Today’s Post is dedicated to a close friend of mine, the lovely and brilliant Racquel @rockyreasons. She spends most of her time saving the world, one student application at a time and has been pushing me to stay dedicated to writing in the midst of PhD awesomeness. Follow her!
Everyone has a skill. Everyone has a platform. Everyone is the greatest that their mother has ever seen and everyone is better than the person they see on TV. Sad thing is the world will never know it. We all have become living room critics and the one stopping us from greatness tends to be ourselves.
I read an article a few months ago by this guy named Daniel DiPiazza on entrepreneur.com talking about “The Surprising Lesson Tupac Teaches Struggling Entrepreneurs”. DiPiazza goes into detail about the amazing way Tupac managed to produce two books of poetry, star in eight films, and 15 albums within five years. Tupac, like many other legendary creatives worked tirelessly to create and never stopped producing content.
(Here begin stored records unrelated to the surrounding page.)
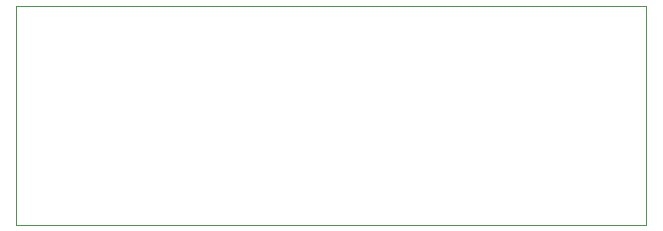
<source format=gbr>
%TF.GenerationSoftware,KiCad,Pcbnew,8.0.7*%
%TF.CreationDate,2025-01-12T23:09:13-06:00*%
%TF.ProjectId,DB37-to-IDC34-Floppy-Adapter,44423337-2d74-46f2-9d49-444333342d46,v1.0*%
%TF.SameCoordinates,Original*%
%TF.FileFunction,Profile,NP*%
%FSLAX46Y46*%
G04 Gerber Fmt 4.6, Leading zero omitted, Abs format (unit mm)*
G04 Created by KiCad (PCBNEW 8.0.7) date 2025-01-12 23:09:13*
%MOMM*%
%LPD*%
G01*
G04 APERTURE LIST*
%TA.AperFunction,Profile*%
%ADD10C,0.100000*%
%TD*%
G04 APERTURE END LIST*
D10*
X137160000Y-51282600D02*
X190500000Y-51282600D01*
X190500000Y-69850000D01*
X137160000Y-69850000D01*
X137160000Y-51282600D01*
M02*

</source>
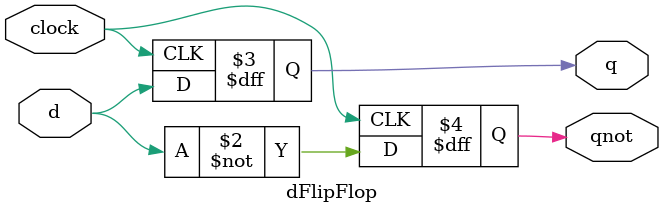
<source format=v>
module dFlipFlop (
    output reg q,qnot,input d,clock
);  
    always @(negedge clock) begin
        q <= d;
        qnot <= ~d;
    end
    
endmodule
</source>
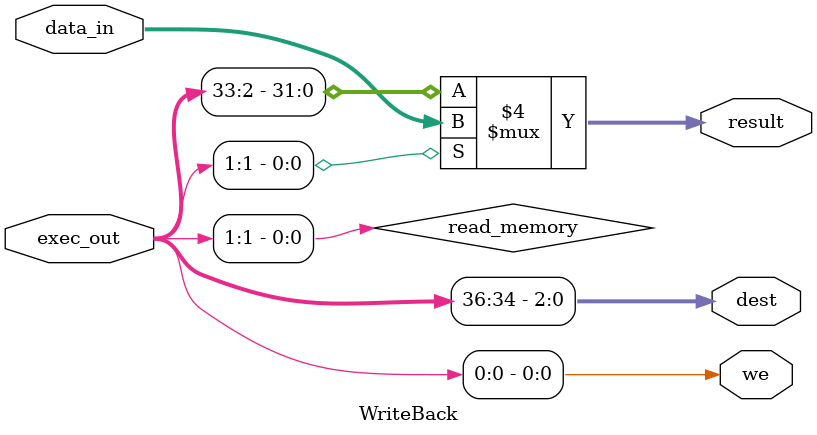
<source format=v>
`timescale 1ns / 1ps


module WriteBack(
    input wire [31:0] data_in,
    input wire [41:0] exec_out,
    output reg we,
    output reg [2:0] dest,
    output reg [31:0] result
    );

reg read_memory;
    
always @(*)
begin
    read_memory = exec_out[1:1]; 
    we = exec_out[0:0];
    dest = exec_out[36:34]; 
    if (read_memory == 1) begin
        result = data_in;
    end
    else begin
        result = exec_out[34:2];
    end
end    
endmodule

</source>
This combined with the famous “10,000 hour rule” that Malcolm Gladwell brought to fame in Outliers. The 10,000 hour rule is a concept that anyone can become an expert in any field after 10,000 hours of experience, which translates to like 90 minutes a day for twenty years.
10,000 hours is a lot of time. More importantly, how do you approach that 10,000? How can you break that up into something manageable that won’t be either impossible or far too daunting of a task.
DiPiazza talks about a sense of urgency to your work because we are not guaranteed another day but the most important concept I grasped on to was that Quantity is better than Quality overall. Yes, audiences prefer quality work but that quality is built over time. I know plenty of people that create but are so married to one concept or idea that they never move on to something else and it never makes it out. This is how we end up as Twitter and Couch Critiques, believing that we have Michael Jordan’s talent but never creating opportunities for people to see it.
Just Produce: Choose today to stop all excuses. Start today. Start right now. If you are a writer, pledge to write daily. If you are an artist, pledge to draw, paint, play, or take photos DAILY. People don’t have to see/hear what you are working on. Some things you will like, some you will hate. But, the first step is producing, refinement comes later. The importance of producing everything you possibly can is get over the overprotectiveness we have about our products. I know you are an artist and “sensitive about your ish” but you cannot improve if you never go beyond one body of work. Do something related to your craft daily. The only way you reach 10,000 hours is one hour at a time, one day at a time.
Get Feedback Later: Refinement and silly things like feedback are unimportant in the initial creative phase. The most important thing is actually not the form, it’s the essence of the work. The ideas matter most. Refinement can come days or months down the line and doesn’t even have to be done by you. All you need to focus on is living in your creativity.
Make a routine: This will have a lot to do with understanding your self and how you work best, but you need to make your creative process a part of your daily routine. I tend to write late at night because I like the solitude and the feeling of success after finishing all my tasks of the day and posting something for the night owls. You have to find out what works best for you and carve that time out of your day. You will never have enough time if you don’t make it.
Keep Yourself Accountable: I’m still working on this myself, but keep yourself accountable. Tell everyone your goals. Write them down. Talk about why and what you want to do. Hold yourself to them and make sure others do the same. You can make promises everyday but if you don’t have a reason to stay on track, your saxophone (Or method of choice) will eventually just collect dust in the corner of your room.
Another way people keep themselves accountable is through visual rewards. Some use the Seinfeld Method of using a large calendar and marking off days. I have used colored stones and a jar that gets filled up the more days I complete. Any and either method works well, the concept is having a small, simple, gratifying method that overtime you can look back and see your progress.
These are just some of the mental hurdles and the easiest words of advice I could think of to help the future creative. Keep in mind, I’m working through this process too. I hope everyone had a great holiday and let me know your creativity methods below.